Flight recorder of crashed EgyptAir flight is repaired
Egyptian investigators have announced the flight data recorders from the crashed EgyptAir Flight MS804 have been successfully repaired.
The voice and flight data recorders, known as black boxes, arrived in Paris from Cairo on Monday so that salt deposits could be removed.
The two black boxes will be sent back to Cairo for data retrieval once repaired.
The chips should allow investigators to begin transcribing and analysing the recordings and data which may hold key insights into what caused the crash.
The Paris prosecutor’s office has opened a manslaughter inquiry into the May crash of an EgyptAir plane that killed 66 people, saying there is no evidence so far to link it to terrorism.
With little debris and no bodies recovered, investigators hope analysis of the black boxes will help them piece together what happened in the final half hour of the flight.
It comes as damaged memory chips from the plane’s black boxes were flown to France for repairs, a source on the investigation committee said.

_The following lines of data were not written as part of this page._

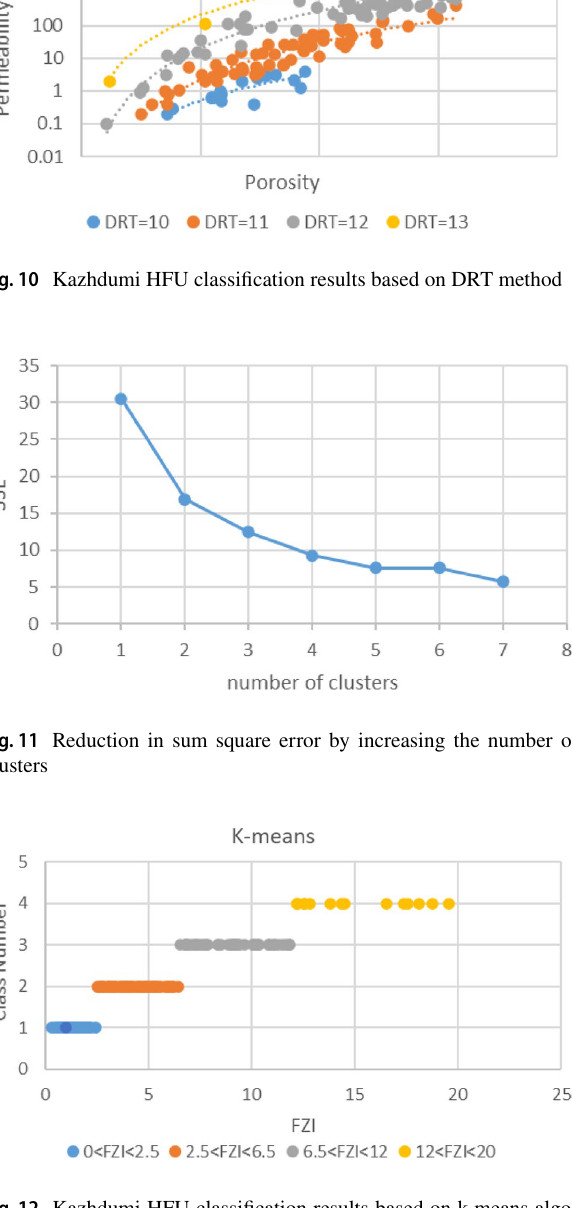
Fig. 12 Kazhdumi HFU classification results based on k-means algo-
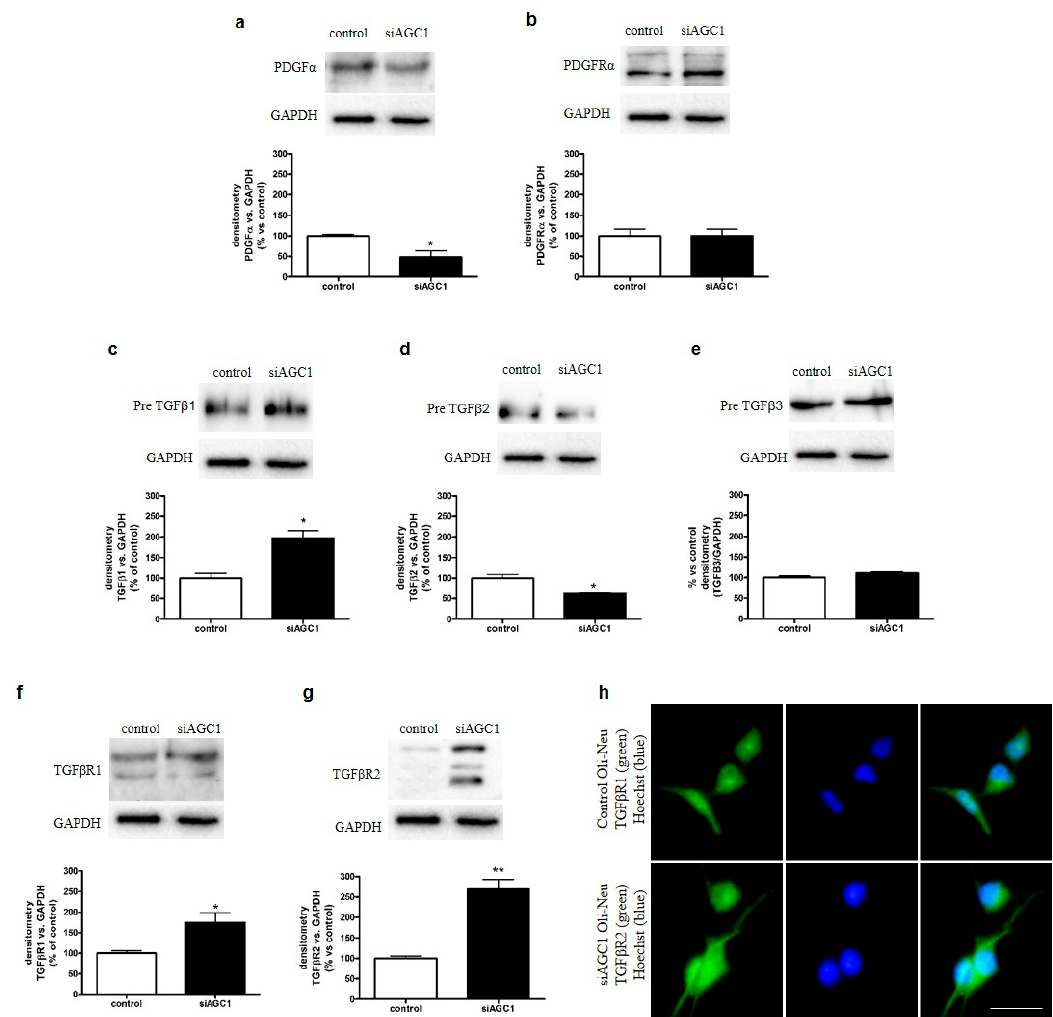
Figure 3. Dysregulation of Platelet-Derived Growth Factor α (PDGF α ) and Transforming Growth Factor β (TGF β ) pathways in AGC1-silenced Oli-Neu cells. Western blot analysis and relative densitometries of PDGF α ( a ), PDGF α R ( b ), TGF β 1 ( c ), TGF β 2 ( d ), TGF β 3 ( e ), TGF β R1 ( f ) and TGF β R2 ( g ) expression in control and siAGC1 Oli-Neu cells. Densitometry is the ratio between the expression level of each protein and GAPDH as reference loading control and is expressed as percentage vs. control Oli-Neu cells. ( h ) Immunofluorescence staining of TGF β R1 in control and siAGC1 Oli-Neu cells (nuclei were labelled with Hoechst). Scale bar: 50 μ m. Values are the mean ± SE of 3 independent experiments performed in triplicate, * p < 0.05, ** p < 0.01, compared to control Oli-Neu cells, Student’s t -test.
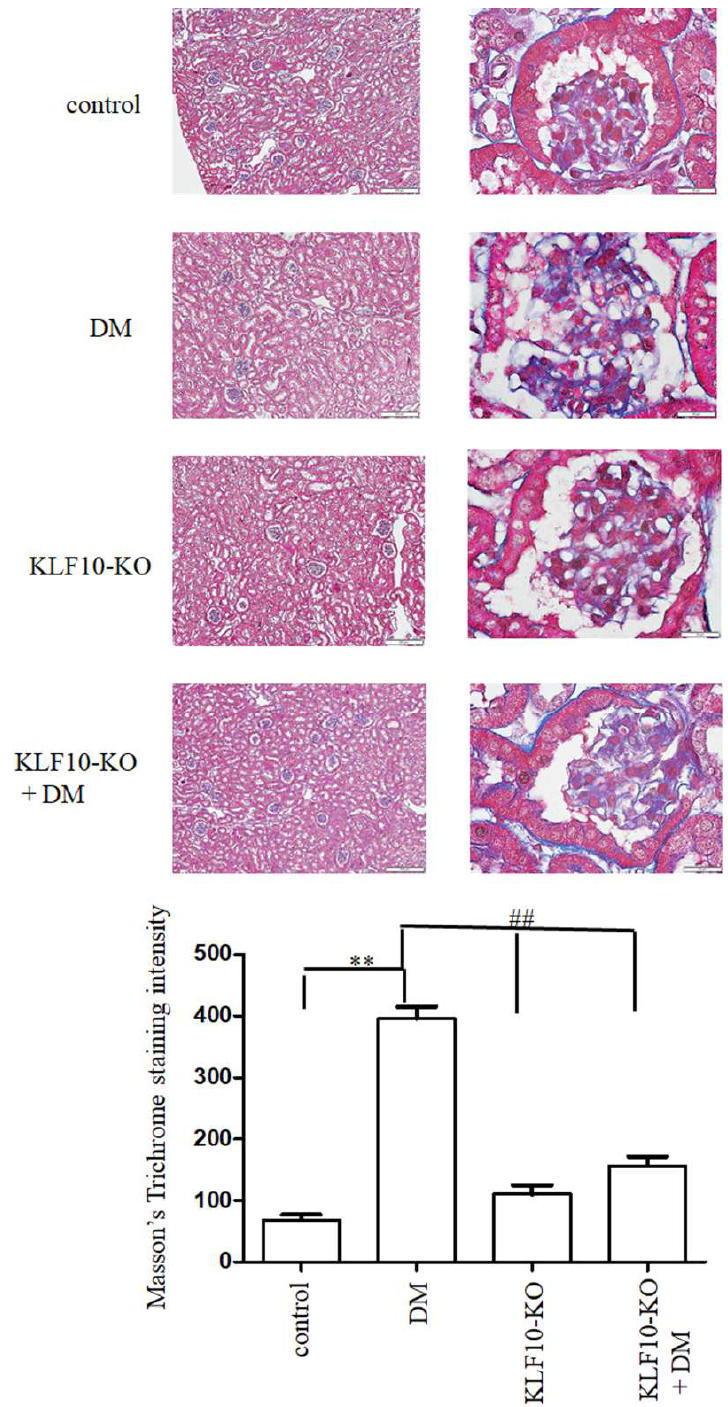
Figure 5. Knockout of KLF10 ameliorated diabetic renal fibrosis. Masson’s Trichrome staining was conducted to determine the renal fibrosis level (upper panels; left: magnification of 100 × , right: magnification of 1000 × ). Lower panel: data are presented as means ± standard deviation from three different mice **: p < 0.01 compared with the control group. ##: p < 0.01 compared with the DM group. Scale bar: 200 µ M at 100 × and 20 µ M at 1000 ×.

“The BEA’s mission is to make the memory cards legible because they are now extremely damaged”, said a spokesman for the Investigation and Analysis Bureau (BEA). Prosecutors had previously opened a preliminary investigation – a normal procedure when French citizens are involved – and have handed their findings to judges for a “manslaughter” probe.
Prosecutor’s office spokesman Agnes Thibault-Lecuivre told the Associated Press news agency the inquiry was launched as an accident investigation. French aviation experts say the plane sent automated messages indicating smoke in the cabin and trouble with a flight control unit shortly before disappearing from radar.
The Islamic State group claimed responsibility for that attack, but there has been no such claim linked to the EgyptAir crash.